I am prompted to write this having read a previous thread.
I have never been that interested in sex . I don't think it's a physical or psychological problem , I am fit in every other way .
I have been married decades and to be honest in the beginning I initiated sex because I wanted children . Once I had them job done . I have no particular hang ups , have tried adventurous stuff, DIY but really cannot see the point and never particularly enjoyed it all that much , even DIY , but conversely was not repulsed or anxious just never saw what the fuss was about.
I enjoy physical contact with my partner such as kissing,cuddling , we share a bed but we have not had sex in a long time. I am fortunate in as much as my partner is quite happy with the situation , having been happily "fallow" for many years before meeting me.
I am aware that many people would advise seeing gp for lack of libido , trying hormones , seeing a therapist convinced there is some sort of deep seated trauma ,or inhibition or medical reason because sex is a necessary and vital part of human life and particularly relationships . But is it? Particularly once you have had children .
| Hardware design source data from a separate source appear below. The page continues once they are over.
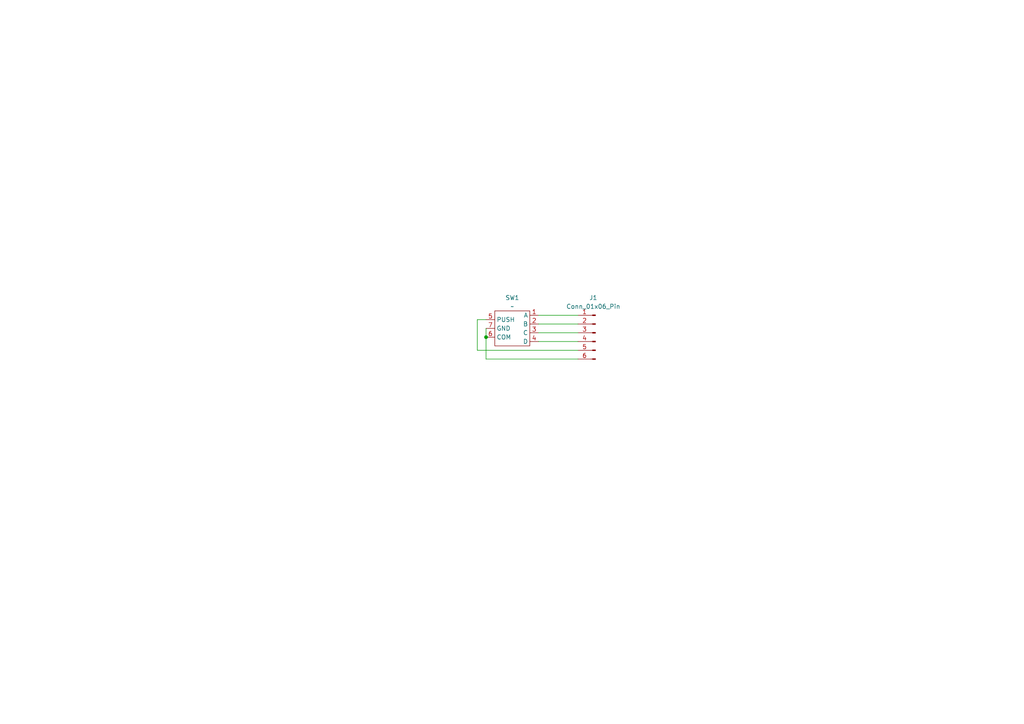
<source format=kicad_sch>
(kicad_sch
	(version 20231120)
	(generator "eeschema")
	(generator_version "8.0")
	(uuid "ea16ef16-0690-44c4-bb99-674a36dc6680")
	(paper "A4")
	
	(junction
		(at 140.97 97.79)
		(diameter 0)
		(color 0 0 0 0)
		(uuid "a57d17ea-8d85-4258-bc4a-13a2b54d200b")
	)
	(wire
		(pts
			(xy 140.97 95.25) (xy 140.97 97.79)
		)
		(stroke
			(width 0)
			(type default)
		)
		(uuid "0deab6fd-2d3f-42ed-bbbf-0752a47af2f8")
	)
	(wire
		(pts
			(xy 140.97 97.79) (xy 140.97 104.14)
		)
		(stroke
			(width 0)
			(type default)
		)
		(uuid "11e6a415-bcf4-4059-9639-64233dc7ca21")
	)
	(wire
		(pts
			(xy 156.21 99.06) (xy 167.64 99.06)
		)
		(stroke
			(width 0)
			(type default)
		)
		(uuid "1dc88de3-7ae4-4906-8eb9-8a465d3675a2")
	)
	(wire
		(pts
			(xy 156.21 91.44) (xy 167.64 91.44)
		)
		(stroke
			(width 0)
			(type default)
		)
		(uuid "5cd53aa3-d0da-4e1f-b445-1f651a3a4bb1")
	)
	(wire
		(pts
			(xy 156.21 96.52) (xy 167.64 96.52)
		)
		(stroke
			(width 0)
			(type default)
		)
		(uuid "5e03c264-d75b-4a35-900c-11856e42ecbd")
	)
	(wire
		(pts
			(xy 140.97 92.71) (xy 138.43 92.71)
		)
		(stroke
			(width 0)
			(type default)
		)
		(uuid "83b90683-97cd-4dbb-93e5-3a35bc2f367e")
	)
	(wire
		(pts
			(xy 156.21 93.98) (xy 167.64 93.98)
		)
		(stroke
			(width 0)
			(type default)
		)
		(uuid "882532df-0931-48a8-9dcd-e9c7adba9f99")
	)
	(wire
		(pts
			(xy 140.97 104.14) (xy 167.64 104.14)
		)
		(stroke
			(width 0)
			(type default)
		)
		(uuid "af72c443-e10b-4785-8e37-b168238f5561")
	)
	(wire
		(pts
			(xy 138.43 92.71) (xy 138.43 101.6)
		)
		(stroke
			(width 0)
			(type default)
		)
		(uuid "d61e122d-2dda-45ef-bb9d-5ea411becd1c")
	)
	(wire
		(pts
			(xy 138.43 101.6) (xy 167.64 101.6)
		)
		(stroke
			(width 0)
			(type default)
		)
		(uuid "eebdd036-44ad-45bd-b9b4-4ee94a8b8e40")
	)
	(symbol
		(lib_id "lib1:hat-switch")
		(at 148.59 95.25 0)
		(unit 1)
		(exclude_from_sim no)
		(in_bom yes)
		(on_board yes)
		(dnp no)
		(fields_autoplaced yes)
		(uuid "2162aba7-9394-4c42-99b9-3c4e29204e06")
		(property "Reference" "SW1"
			(at 148.59 86.36 0)
			(effects
				(font
					(size 1.27 1.27)
				)
			)
		)
		(property "Value" "~"
			(at 148.59 88.9 0)
			(effects
				(font
					(size 1.27 1.27)
				)
			)
		)
		(property "Footprint" "thumb-hat:hat-switch"
			(at 148.59 101.6 0)
			(effects
				(font
					(size 1.27 1.27)
				)
				(hide yes)
			)
		)
		(property "Datasheet" ""
			(at 148.59 101.6 0)
			(effects
				(font
					(size 1.27 1.27)
				)
				(hide yes)
			)
		)
		(property "Description" ""
			(at 148.59 101.6 0)
			(effects
				(font
					(size 1.27 1.27)
				)
				(hide yes)
			)
		)
		(pin "1"
			(uuid "5cbcb62b-5dd8-4c4b-b30a-5c1976644c18")
		)
		(pin "2"
			(uuid "6e13daad-6ef4-4283-99d6-6ec84150f2bf")
		)
		(pin "6"
			(uuid "17fcd614-b8a1-45a1-9018-7ac0e8aa7713")
		)
		(pin "3"
			(uuid "d8742dcb-2364-4fad-afe2-0f76cae2fc65")
		)
		(pin "5"
			(uuid "f2449407-8cd2-4718-9ea0-378ba13cd220")
		)
		(pin "4"
			(uuid "208d580f-5477-47e9-8001-67f873667c52")
		)
		(pin "7"
			(uuid "3a654001-b314-4769-9db2-a5d1e56fea9f")
		)
		(instances
			(project "thumb-hat"
				(path "/ea16ef16-0690-44c4-bb99-674a36dc6680"
					(reference "SW1")
					(unit 1)
				)
			)
		)
	)
	(symbol
		(lib_id "Connector:Conn_01x06_Pin")
		(at 172.72 96.52 0)
		(mirror y)
		(unit 1)
		(exclude_from_sim no)
		(in_bom yes)
		(on_board yes)
		(dnp no)
		(uuid "d24ec0e7-740c-48c1-bc77-2ab80c4b51a5")
		(property "Reference" "J1"
			(at 172.085 86.36 0)
			(effects
				(font
					(size 1.27 1.27)
				)
			)
		)
		(property "Value" "Conn_01x06_Pin"
			(at 172.085 88.9 0)
			(effects
				(font
					(size 1.27 1.27)
				)
			)
		)
		(property "Footprint" "Connector_JST:JST_PH_B6B-PH-K_1x06_P2.00mm_Vertical"
			(at 172.72 96.52 0)
			(effects
				(font
					(size 1.27 1.27)
				)
				(hide yes)
			)
		)
		(property "Datasheet" "~"
			(at 172.72 96.52 0)
			(effects
				(font
					(size 1.27 1.27)
				)
				(hide yes)
			)
		)
		(property "Description" "Generic connector, single row, 01x06, script generated"
			(at 172.72 96.52 0)
			(effects
				(font
					(size 1.27 1.27)
				)
				(hide yes)
			)
		)
		(pin "5"
			(uuid "299ed760-6831-427a-9c43-ca90e475341d")
		)
		(pin "2"
			(uuid "f66fafff-402f-47c2-b01a-8b3d0e0592d9")
		)
		(pin "4"
			(uuid "12a2b230-e982-49b8-a07c-8bd05d8a0099")
		)
		(pin "1"
			(uuid "16a1afdb-1ced-41c0-a672-cce0e09e6acb")
		)
		(pin "3"
			(uuid "ced902ce-5534-419d-8e44-48eb0d603a35")
		)
		(pin "6"
			(uuid "2cac8db2-d3ac-4ed8-80f7-244b2883da73")
		)
		(instances
			(project "thumb-hat"
				(path "/ea16ef16-0690-44c4-bb99-674a36dc6680"
					(reference "J1")
					(unit 1)
				)
			)
		)
	)
	(sheet_instances
		(path "/"
			(page "1")
		)
	)
)
</source>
I am a middle aged woman , happy with who I am , confident in how I look . I dress to look nice for myself and am happy when my partner notices and compliments me . But really sex has never played an important part of my life or indeed our life together except to provide us with our beautiful children and I wonder how many other people feel the same way . I wonder that we are all brainwashed to feel if we are not swinging off the chandeliers twice a week there is something wrong with us . I am of the generation that was advised by our mothers to keep our husbands happy and "satisfied" to prevent them wandering. In other words to change who we were and what we wanted to keep our man.
In other words is not wanting sex in or out of a relationship really a "problem" that needs to be fixed? If one of you wants intimacy and the other doesn't is it necessarily a medical or psychological problem that needs to be fixed only in one way ie so both want sex? Is it right to think that it is "unhealthy" to prefer celibacy?